Within the GCC, Qatar held talks in May with the UAE, and Qatari Foreign Minister Sheikh Mohammed bin Abdulrahman bin Jassim Al-Thani reported that they have a "positive vision" for overcoming their differences. 

In addition, discussions have been held with Saudi Arabia, which Emir Sheikh Tamim bin Hamad Al Thani visited in May, and with Egypt, where the Qatari foreign minister held discussions in May as well. Moving forward, then, we may see more efforts to overcome differences through expanding economic ties when the pandemic allows.

"GCC states face the challenge of reshaping their labour forces and may find economic cooperation and enhanced freedom of movement critical to those efforts"

Migration in the GCC

One question that remains is what will happen to the GCC's large expatriate populations, many of whom have either been stranded abroad or have emigrated over the course of the pandemic. 
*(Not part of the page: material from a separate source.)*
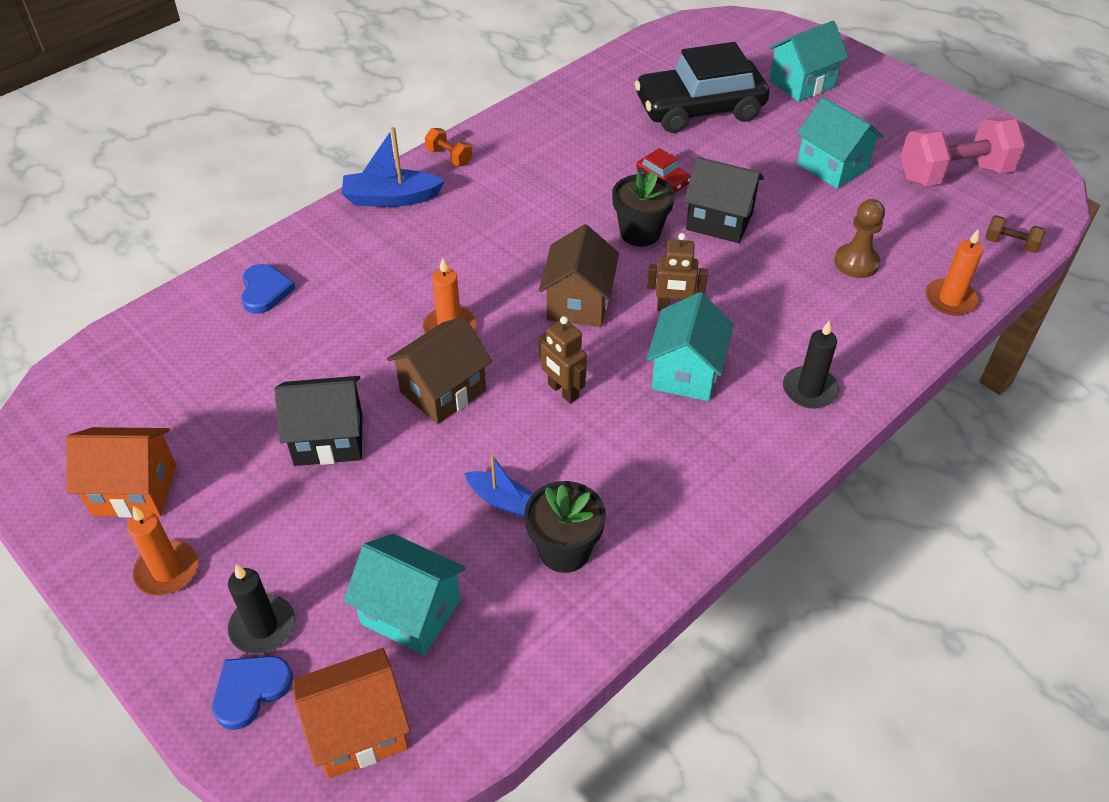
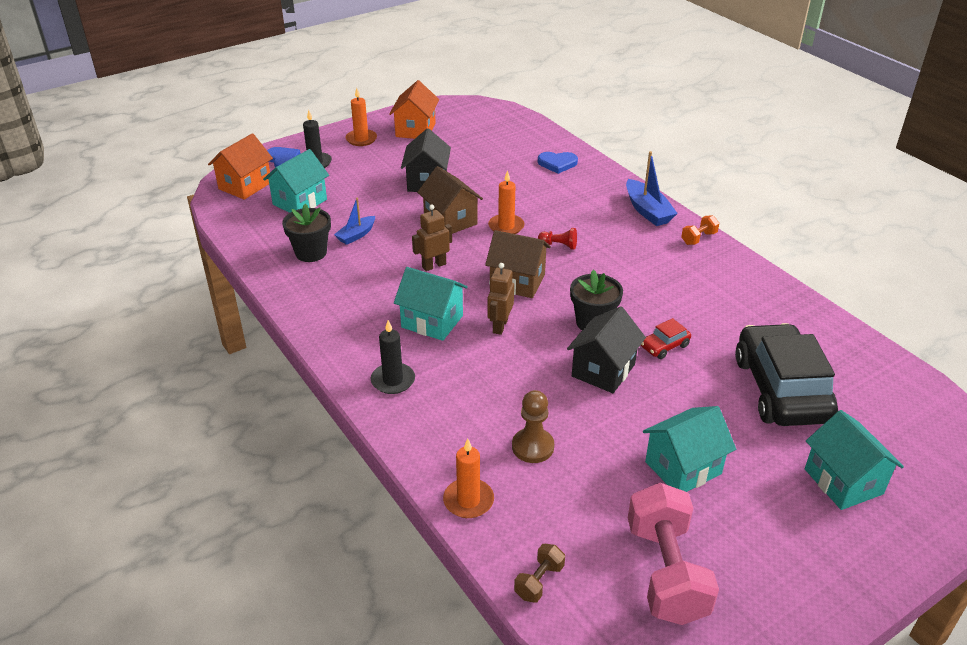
camera: 100 degrees right, 10 degrees down
orange house [293,648,410,779] -> orange house turned 45 degrees clockwise [208,133,273,200]
blue boat [342,127,445,207] -> blue boat turned 150 degrees clockwise [626,151,678,226]
none -> red pawn [538,228,577,250]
Bahrain announced Sunday that it would stop issuing work permits for citizens from countries on its red list due to Covid-19; this list includes large labour-sending countries such as Bangladesh, India, Nepal, Pakistan, and Sri Lanka, and so it is uncertain how a resulting labour shortage would be addressed. Kuwait has also sped up efforts to nationalise its workforce with fewer expatriate workers, with a recent report revealing that more than 83,500 expatriates left Kuwait in the fourth quarter of 2020 alone.

An S&P report in February stated that the overall population of the GCC states decreased by some 4% in 2020 as expatriates left amid lower oil prices and the pandemic. The report predicted that this trend would continue through 2023, in part due to efforts to nationalise labour forces.

Amidst a predicted economic recovery, then, the GCC states face the challenge of reshaping their labour forces and may find economic cooperation and enhanced freedom of movement critical to those efforts, with IATA certification an important first step.

Dr Courtney Freer is a research fellow at LSE Middle East Centre.